その日、Bさんが職場からの帰りがけにスーパーに寄ったときの事だ。その日は残業だったので遅くになってしまい、もう客はほぼいなくて、店員が品出しをしているところだった。
二十四時間営業のありがたさをその身に感じながら、赤いラベルの炭酸飲料をカゴに放り込んで糖分たっぷりのチョコを何枚か買ってレジに持っていった。まともな食事を放棄しているあたり末期だなと自分でも思いつつ、職場が悪いからと無理矢理自分を納得させて帰宅した。
そうして炭酸飲料を飲みながらチョコをかじる。一瞬糖尿病と言う言葉が頭に浮かんだが、ストレスが体調を悪化させると聞いた事があったそうで、ストレス解消になれば体調が良くなるからセーフだと自分に言い聞かせて食べて飲んで寝た。

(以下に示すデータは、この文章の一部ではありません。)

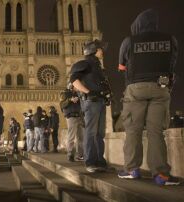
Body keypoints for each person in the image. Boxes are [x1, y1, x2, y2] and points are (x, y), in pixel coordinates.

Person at [116, 9, 180, 186]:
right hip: (160, 88)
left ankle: (131, 169)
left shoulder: (129, 41)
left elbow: (121, 67)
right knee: (156, 132)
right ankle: (161, 174)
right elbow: (172, 64)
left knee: (133, 130)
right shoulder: (170, 39)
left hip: (136, 88)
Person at [70, 39, 111, 173]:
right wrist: (88, 92)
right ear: (93, 50)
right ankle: (90, 162)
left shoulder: (97, 66)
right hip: (91, 102)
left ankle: (100, 161)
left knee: (100, 133)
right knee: (91, 132)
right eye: (100, 49)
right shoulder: (85, 64)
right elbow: (73, 80)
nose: (102, 51)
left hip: (100, 101)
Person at [60, 83, 84, 161]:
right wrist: (70, 100)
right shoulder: (65, 93)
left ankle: (80, 155)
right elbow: (62, 105)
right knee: (71, 136)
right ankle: (70, 154)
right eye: (77, 86)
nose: (79, 87)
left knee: (81, 137)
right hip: (71, 117)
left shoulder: (79, 93)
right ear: (72, 86)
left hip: (80, 117)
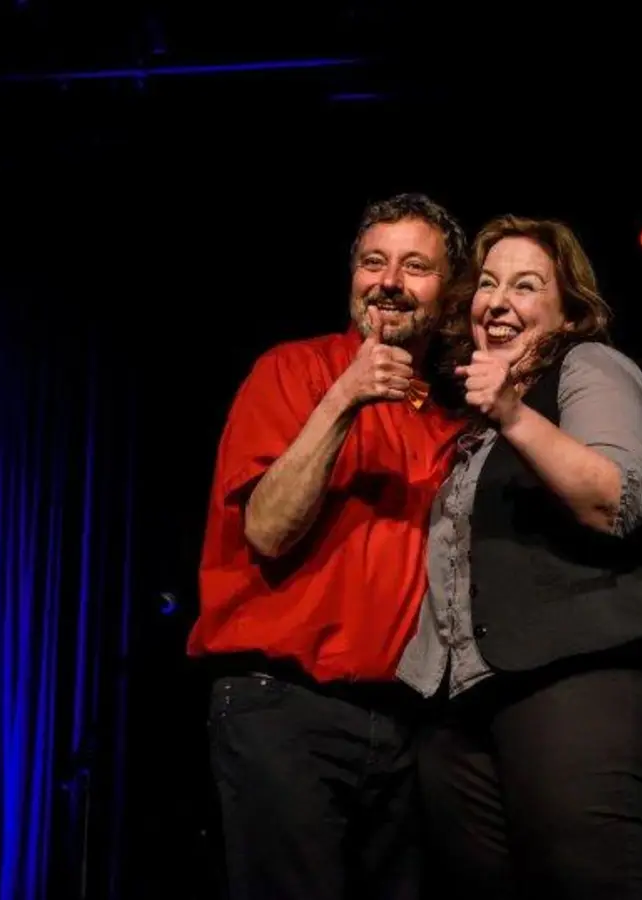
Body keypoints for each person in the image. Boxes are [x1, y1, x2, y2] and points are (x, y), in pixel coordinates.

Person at [186, 193, 469, 900]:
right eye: (373, 262)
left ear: (450, 290)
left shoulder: (450, 417)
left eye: (415, 266)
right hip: (284, 709)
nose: (389, 282)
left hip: (405, 729)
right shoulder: (293, 372)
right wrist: (344, 398)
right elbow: (268, 529)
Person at [396, 215, 642, 900]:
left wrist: (516, 414)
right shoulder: (468, 426)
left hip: (576, 687)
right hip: (463, 710)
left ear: (566, 310)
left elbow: (618, 502)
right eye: (488, 283)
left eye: (526, 286)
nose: (498, 301)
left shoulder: (590, 368)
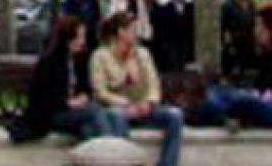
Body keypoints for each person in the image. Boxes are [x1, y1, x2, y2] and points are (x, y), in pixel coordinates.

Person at [193, 8, 272, 141]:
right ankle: (223, 115)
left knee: (243, 101)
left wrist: (258, 95)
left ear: (270, 29)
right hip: (259, 100)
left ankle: (221, 116)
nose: (255, 31)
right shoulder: (262, 52)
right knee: (218, 92)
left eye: (259, 26)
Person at [87, 12, 185, 166]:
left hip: (142, 107)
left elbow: (154, 84)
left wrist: (149, 102)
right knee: (117, 116)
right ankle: (126, 162)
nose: (136, 34)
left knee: (175, 115)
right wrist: (125, 101)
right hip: (117, 108)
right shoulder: (100, 57)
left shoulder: (143, 54)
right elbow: (100, 92)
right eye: (133, 30)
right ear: (121, 32)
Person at [12, 15, 101, 143]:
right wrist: (69, 103)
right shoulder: (50, 62)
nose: (83, 41)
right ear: (70, 38)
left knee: (89, 127)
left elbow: (85, 86)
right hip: (54, 114)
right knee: (95, 112)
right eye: (80, 36)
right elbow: (43, 99)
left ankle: (108, 153)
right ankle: (115, 152)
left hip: (75, 111)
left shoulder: (80, 60)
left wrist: (84, 96)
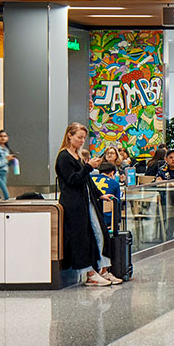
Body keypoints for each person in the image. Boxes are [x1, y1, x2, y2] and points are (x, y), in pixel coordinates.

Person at [54, 123, 120, 288]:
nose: (82, 141)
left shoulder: (76, 155)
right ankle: (89, 273)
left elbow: (87, 180)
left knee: (99, 232)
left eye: (84, 138)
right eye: (79, 137)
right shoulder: (64, 157)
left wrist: (99, 194)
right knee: (80, 237)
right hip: (74, 204)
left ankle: (102, 269)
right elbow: (73, 180)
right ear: (69, 135)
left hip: (86, 201)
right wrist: (88, 167)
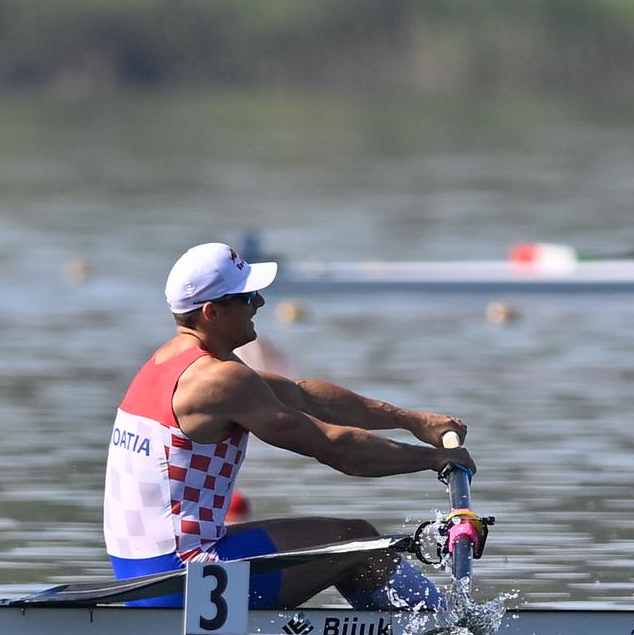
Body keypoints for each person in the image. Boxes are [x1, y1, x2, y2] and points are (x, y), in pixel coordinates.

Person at [103, 242, 474, 610]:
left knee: (347, 542)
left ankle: (391, 632)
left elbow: (304, 396)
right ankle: (446, 631)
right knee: (358, 541)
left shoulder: (169, 363)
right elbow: (338, 450)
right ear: (211, 312)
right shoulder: (218, 380)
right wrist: (435, 459)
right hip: (182, 578)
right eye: (248, 297)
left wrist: (411, 420)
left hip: (144, 572)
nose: (260, 303)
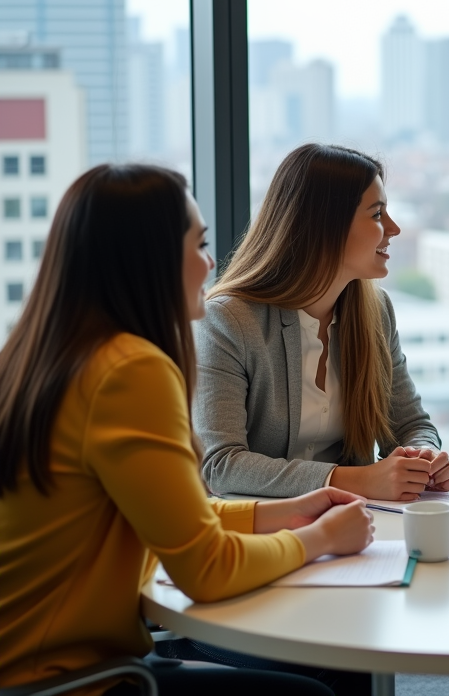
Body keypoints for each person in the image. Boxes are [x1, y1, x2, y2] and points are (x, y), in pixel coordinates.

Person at [0, 164, 374, 696]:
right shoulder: (129, 371)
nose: (209, 265)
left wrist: (280, 512)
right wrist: (318, 538)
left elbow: (160, 510)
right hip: (71, 681)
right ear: (148, 259)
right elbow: (207, 568)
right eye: (199, 245)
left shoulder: (40, 358)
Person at [194, 143, 449, 501]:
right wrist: (357, 480)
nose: (393, 228)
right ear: (326, 224)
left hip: (356, 524)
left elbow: (410, 425)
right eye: (377, 214)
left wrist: (422, 456)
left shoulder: (375, 311)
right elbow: (222, 464)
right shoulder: (228, 321)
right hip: (258, 532)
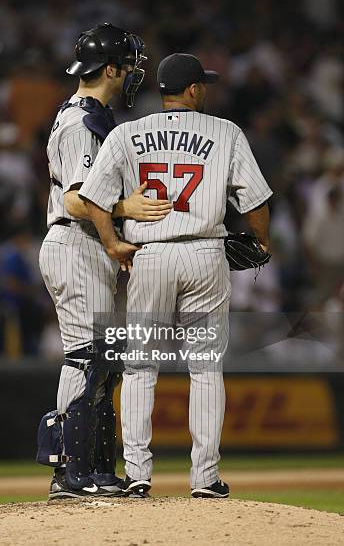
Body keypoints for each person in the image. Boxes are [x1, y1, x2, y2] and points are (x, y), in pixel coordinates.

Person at [79, 52, 272, 498]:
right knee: (205, 369)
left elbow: (93, 197)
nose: (204, 88)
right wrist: (261, 243)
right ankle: (204, 478)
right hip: (205, 254)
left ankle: (138, 474)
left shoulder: (128, 133)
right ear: (192, 90)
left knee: (140, 366)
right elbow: (255, 201)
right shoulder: (225, 132)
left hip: (150, 256)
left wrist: (111, 242)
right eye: (202, 83)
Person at [38, 24, 173, 499]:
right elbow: (77, 200)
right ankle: (68, 473)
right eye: (130, 65)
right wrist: (123, 210)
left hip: (87, 247)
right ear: (110, 69)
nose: (135, 72)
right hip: (74, 242)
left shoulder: (90, 115)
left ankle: (94, 469)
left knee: (102, 360)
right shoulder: (80, 122)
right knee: (85, 358)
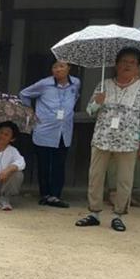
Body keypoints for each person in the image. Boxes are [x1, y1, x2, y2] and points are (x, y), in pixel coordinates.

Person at [76, 48, 140, 232]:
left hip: (128, 141)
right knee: (96, 176)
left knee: (124, 180)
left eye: (132, 62)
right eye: (124, 61)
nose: (127, 65)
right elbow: (90, 110)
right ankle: (94, 213)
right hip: (102, 137)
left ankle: (118, 215)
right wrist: (97, 102)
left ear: (137, 67)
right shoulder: (104, 84)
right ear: (116, 64)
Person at [19, 59, 82, 208]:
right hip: (45, 129)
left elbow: (76, 96)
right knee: (44, 164)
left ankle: (56, 195)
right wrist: (29, 110)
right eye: (55, 66)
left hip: (64, 130)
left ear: (69, 68)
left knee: (59, 164)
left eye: (62, 66)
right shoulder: (44, 84)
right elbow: (24, 94)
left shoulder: (76, 83)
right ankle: (45, 194)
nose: (58, 69)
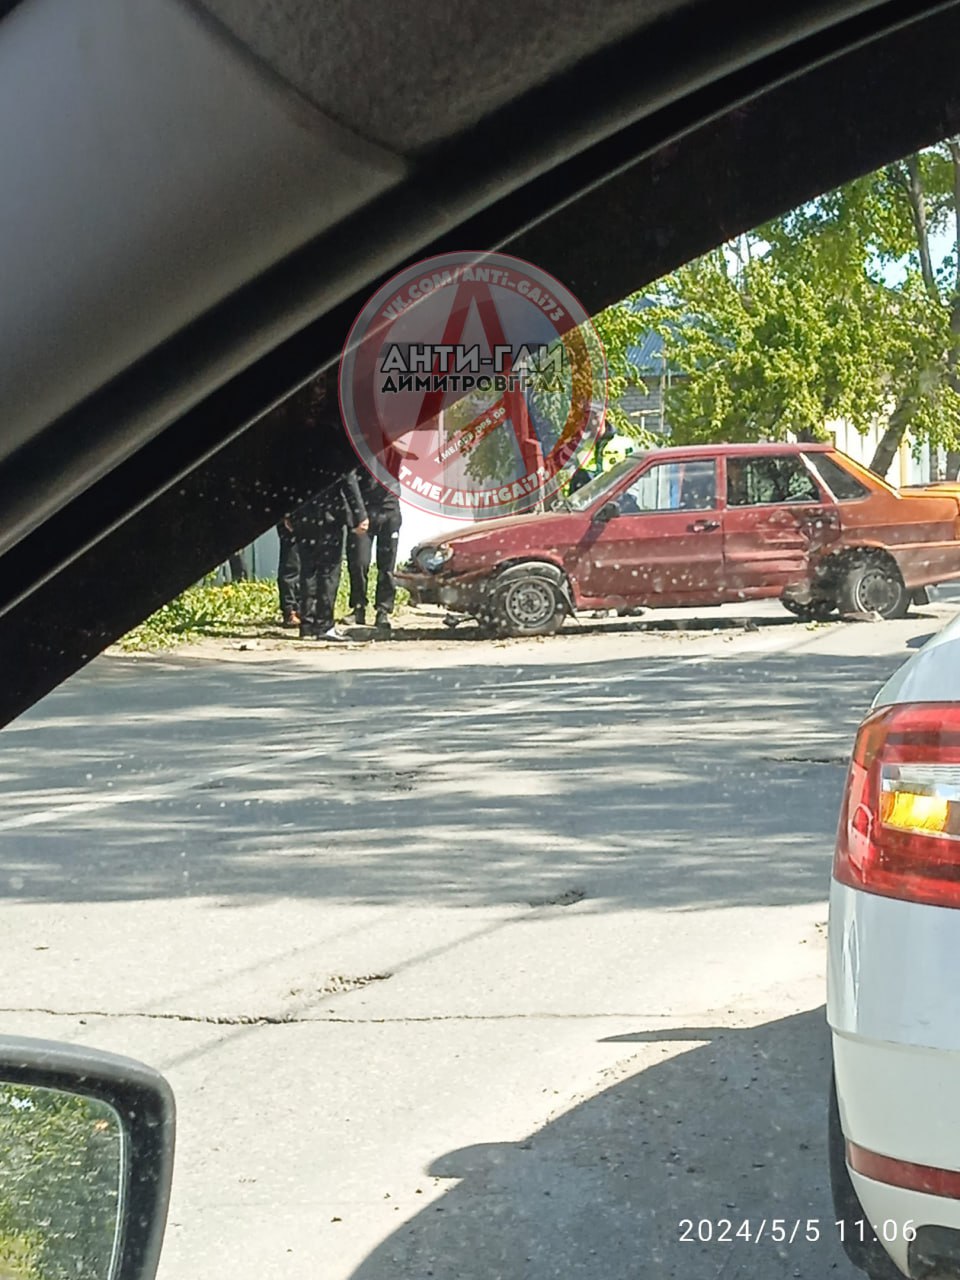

その晩、夢を見た。その夢には懐かしい爺さんが出てきたのだという。爺さんは恰幅の良い格好で枕元に立っていた。なんだろうとぼんやりしていたのだが、そう考えていると突然こちらは寝ているというのに頬を張られた。
そこで夜中に目が覚めた。チョコと炭酸のカフェインのせいだといえなくも無いのだが、頬がヒリヒリする事と、自分の祖父が長い間糖尿病を患っている事を考えると無関係とは思えなかった。
「それからは多少健康に気をつかってるんですよ」と彼は言う。週末にはジムに通う生活をしているし、一駅前で降りて歩く程度には運動を始めたそうだ。
ただ、困っている事は、それをサボったときに朝頬がヒリヒリして鏡を見ると赤くなっている事だそうだ。
祖父は随分と優しい方だったそうだが、自分が苦しい目に遭ったので孫を同じ目に遭わせたくないのだろうというのが彼の意見だ。